● ACTION ITEM
For the listing below, give the count of lines containing "wire", and no other text.

#### DATA RECORDS ####

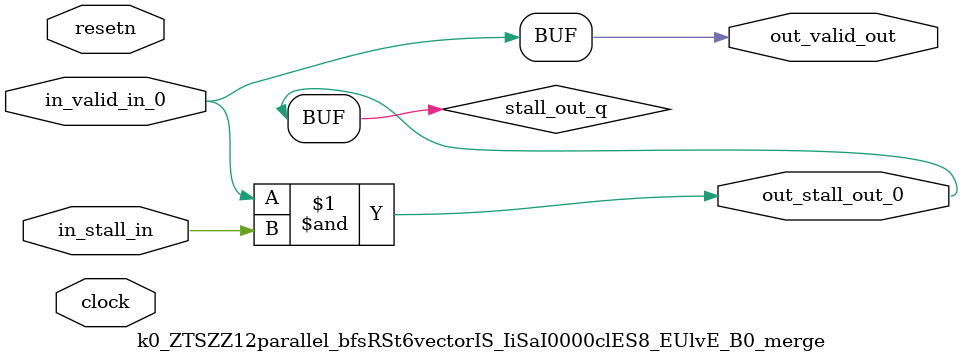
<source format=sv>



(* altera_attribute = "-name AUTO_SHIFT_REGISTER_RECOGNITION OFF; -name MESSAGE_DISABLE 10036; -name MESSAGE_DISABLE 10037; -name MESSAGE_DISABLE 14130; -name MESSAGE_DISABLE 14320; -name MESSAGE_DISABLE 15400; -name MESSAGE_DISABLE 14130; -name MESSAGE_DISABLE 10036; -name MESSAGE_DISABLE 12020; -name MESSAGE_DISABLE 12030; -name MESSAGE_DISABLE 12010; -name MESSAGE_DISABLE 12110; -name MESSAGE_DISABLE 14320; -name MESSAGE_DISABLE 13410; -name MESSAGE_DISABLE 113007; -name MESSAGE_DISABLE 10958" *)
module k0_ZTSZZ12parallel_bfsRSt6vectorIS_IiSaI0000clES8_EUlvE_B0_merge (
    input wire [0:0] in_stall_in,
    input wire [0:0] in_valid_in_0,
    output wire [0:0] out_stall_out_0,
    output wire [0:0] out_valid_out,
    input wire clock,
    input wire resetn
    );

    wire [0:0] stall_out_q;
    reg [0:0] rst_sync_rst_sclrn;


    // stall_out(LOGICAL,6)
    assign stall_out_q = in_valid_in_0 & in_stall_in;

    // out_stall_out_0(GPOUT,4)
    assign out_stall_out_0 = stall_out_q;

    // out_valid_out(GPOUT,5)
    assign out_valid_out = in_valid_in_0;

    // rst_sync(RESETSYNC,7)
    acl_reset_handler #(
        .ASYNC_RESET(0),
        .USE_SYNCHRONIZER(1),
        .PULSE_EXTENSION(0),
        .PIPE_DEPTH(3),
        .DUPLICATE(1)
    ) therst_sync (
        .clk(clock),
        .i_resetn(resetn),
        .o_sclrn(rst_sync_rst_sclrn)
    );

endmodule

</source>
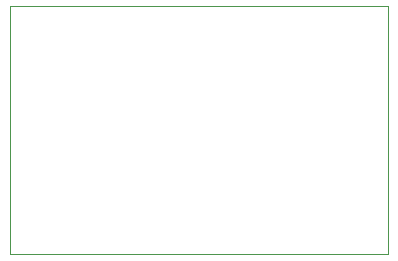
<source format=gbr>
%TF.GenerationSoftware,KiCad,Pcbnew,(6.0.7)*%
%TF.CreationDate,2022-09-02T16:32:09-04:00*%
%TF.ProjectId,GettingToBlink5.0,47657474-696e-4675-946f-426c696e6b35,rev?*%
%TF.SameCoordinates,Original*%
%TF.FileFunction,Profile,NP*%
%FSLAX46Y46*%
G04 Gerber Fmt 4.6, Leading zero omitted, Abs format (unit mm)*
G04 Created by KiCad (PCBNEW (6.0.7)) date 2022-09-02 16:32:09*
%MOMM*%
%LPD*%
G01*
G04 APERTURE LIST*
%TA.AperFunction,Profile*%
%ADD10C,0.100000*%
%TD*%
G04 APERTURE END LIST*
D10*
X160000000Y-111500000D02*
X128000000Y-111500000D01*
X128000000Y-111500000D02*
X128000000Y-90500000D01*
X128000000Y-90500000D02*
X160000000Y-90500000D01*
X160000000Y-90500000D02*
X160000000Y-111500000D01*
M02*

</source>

####

● SOLVED PROBLEM
7